Tujuh bulan yang lalu.
Orang-orang desa kembali berkumpul malam itu. Tak ada yang tersenyum atau tertawa. Beberapa dari mereka justru terisak. Manur, yang berada di tengah kerumunan itu, juga menahan air matanya, kendati dia tak terlalu mengenal siapa-siapa yang meninggal itu.
Lagi-lagi upacara pemakaman tanpa jenazah. Hanya ada orang-orang yang berkumpul, satu tetua yang memimpin acara, dan nantinya daun lontar bertuliskan nama yang mati akan dilempar ke api unggun raksasa.

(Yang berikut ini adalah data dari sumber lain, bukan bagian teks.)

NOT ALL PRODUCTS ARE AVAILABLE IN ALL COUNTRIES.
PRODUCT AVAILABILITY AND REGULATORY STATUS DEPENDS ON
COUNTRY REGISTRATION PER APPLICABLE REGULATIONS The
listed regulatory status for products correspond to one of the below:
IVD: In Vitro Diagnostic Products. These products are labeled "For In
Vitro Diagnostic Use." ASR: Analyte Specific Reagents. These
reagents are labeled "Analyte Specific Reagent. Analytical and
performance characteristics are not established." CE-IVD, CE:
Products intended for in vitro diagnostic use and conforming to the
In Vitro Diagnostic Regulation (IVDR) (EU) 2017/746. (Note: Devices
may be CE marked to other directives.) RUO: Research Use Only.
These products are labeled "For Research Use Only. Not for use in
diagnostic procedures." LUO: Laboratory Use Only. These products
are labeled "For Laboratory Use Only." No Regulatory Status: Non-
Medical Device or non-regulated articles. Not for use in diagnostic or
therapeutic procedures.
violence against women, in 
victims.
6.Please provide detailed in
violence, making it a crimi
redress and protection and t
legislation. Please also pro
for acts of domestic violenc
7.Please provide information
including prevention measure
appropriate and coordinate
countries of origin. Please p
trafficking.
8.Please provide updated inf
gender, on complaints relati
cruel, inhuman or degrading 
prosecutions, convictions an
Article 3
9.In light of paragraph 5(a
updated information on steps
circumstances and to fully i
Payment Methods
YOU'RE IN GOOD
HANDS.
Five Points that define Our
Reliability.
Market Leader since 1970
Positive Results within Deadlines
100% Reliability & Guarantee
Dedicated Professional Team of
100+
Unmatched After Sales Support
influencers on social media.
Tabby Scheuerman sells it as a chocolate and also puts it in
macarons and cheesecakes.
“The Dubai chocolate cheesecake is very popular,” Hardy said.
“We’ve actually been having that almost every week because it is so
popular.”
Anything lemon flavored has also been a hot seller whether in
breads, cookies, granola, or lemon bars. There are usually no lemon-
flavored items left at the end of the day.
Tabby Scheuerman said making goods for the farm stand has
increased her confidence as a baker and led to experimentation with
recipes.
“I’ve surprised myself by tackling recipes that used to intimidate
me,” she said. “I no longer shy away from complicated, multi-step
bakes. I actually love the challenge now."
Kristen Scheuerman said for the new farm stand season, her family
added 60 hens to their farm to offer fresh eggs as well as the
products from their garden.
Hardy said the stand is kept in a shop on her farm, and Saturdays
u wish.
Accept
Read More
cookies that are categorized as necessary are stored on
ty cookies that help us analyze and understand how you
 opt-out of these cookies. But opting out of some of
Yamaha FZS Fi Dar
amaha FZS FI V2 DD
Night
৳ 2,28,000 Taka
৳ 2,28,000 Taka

“Terimakasih atas kedatangan saudara-saudara sekalian.” Wuri memulai pidatonya. “Terimakasih telah datang untuk mengenang putra-putri terbaik kita ini. Mereka sudah mengorbankan segalanya demi Narekta yang lebih baik. Narekta tanpa kegelapan. Narekta tanpa kebengisan penguasa. Narekta tanpa Nagrasala…”
Manur memandangi sekelilingnya. Seperti di upacara-upacara terakhir, banyak yang tidak mendengarkan dan justru bisik-bisik sendiri.
“Hei, apakah perjuangan ini benar-benar akan berhasil?”